Pour les Russes ordinaires, les implications vont bien au-delà des cercles militants. À Kazan, l’enseignante Irina Volkova a décrit avoir reçu des avertissements des administrateurs après avoir discuté des campagnes d’Amnesty International sur les prisonniers de conscience avec ses élèves de 11e année. « On m’a dit que discuter de telles organisations constitue une activité politique interdite, » m’a-t-elle confié via une application de messagerie sécurisée.
Les conséquences économiques pourraient également s’avérer importantes. La Commission des affaires étrangères du Parlement européen a publié aujourd’hui une déclaration avertissant que l’interdiction déclenche des mécanismes de révision automatiques selon les protocoles de sanctions existants. « Cela marque une détérioration significative des indicateurs d’état de droit qui aura un impact sur les évaluations de risque d’investissement, » a déclaré le président de la Commission, Urmas Paet.
Malgré la répression, la résistance numérique continue. L’entreprise d’analyse NetBlocks rapporte une augmentation de 340% de l’utilisation des VPN en Russie depuis l’annonce, les guides de sécurité numérique d’Amnesty figurant parmi les contenus les plus téléchargés.

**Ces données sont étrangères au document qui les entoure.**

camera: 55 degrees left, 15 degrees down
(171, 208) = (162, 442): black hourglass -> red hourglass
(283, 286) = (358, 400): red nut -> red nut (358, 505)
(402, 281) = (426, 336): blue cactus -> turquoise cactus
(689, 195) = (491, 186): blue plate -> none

Des réseaux clandestins ont établi des sites miroirs pour maintenir l’accès à la documentation sur les droits humains.
« Ils peuvent interdire l’organisation, mais ils ne peuvent pas effacer ce que nous avons documenté, » a déclaré l’ancienne directrice d’Amnesty Russie, Natalia Zviagina, qui opère maintenant depuis Vilnius. « Chaque témoignage, chaque dossier, chaque ensemble de preuves est préservé et sera disponible quand viendra l’heure des comptes. »
Le Département d’État américain a condamné cette mesure comme « une preuve supplémentaire de l’abandon complet par la Russie des principes des droits humains. » Cependant, les réponses diplomatiques restent limitées par les négociations en cours sur les accords de désescalade militaire en Europe de l’Est.
Pour les militants russes qui ont collaboré avec Amnesty, l’interdiction crée un danger juridique immédiat. Selon la loi de 2015 sur les « organisations indésirables », modifiée en 2024 pour inclure des sanctions pénales élargies, quiconque maintient une association avec des groupes interdits s’expose à des amendes allant jusqu’à 500 000 roubles (5 300 $) et à un emprisonnement potentiel.
Les analystes de l’Institut moscovite de droit et de politique publique estiment que plus de 7 000 Russes risquent maintenant des poursuites pour leur implication passée avec des organisations ultérieurement interdites—créant ce qu’ils appellent une « criminalisation rétroactive » d’activités civiques auparavant légales.
L’interdiction d’Amnesty s’inscrit dans des tendances plus larges du paysage politique russe, où les normes internationales sont de plus en plus rejetées au profit de « valeurs souveraines ». Des amendements constitutionnels récents donnent explicitement la priorité à la loi russe sur les traités internationaux, tandis que de nouvelles directives éducatives imposent des programmes d’histoire « patriotique » qui minimisent les cadres des droits humains.
Alors que la nuit tombait sur le boulevard Sakharov à Moscou—nommé d’après le défenseur des droits humains de l’ère soviétique—un manifestant solitaire a brièvement affiché le symbole de la bougie d’Amnesty International avant d’être détenu par la police. Telle est la réalité de la défense des droits humains dans la Russie d’aujourd’hui : fugace, dangereuse et de plus en plus isolée des réseaux de solidarité mondiale qui offraient autrefois une protection cruciale.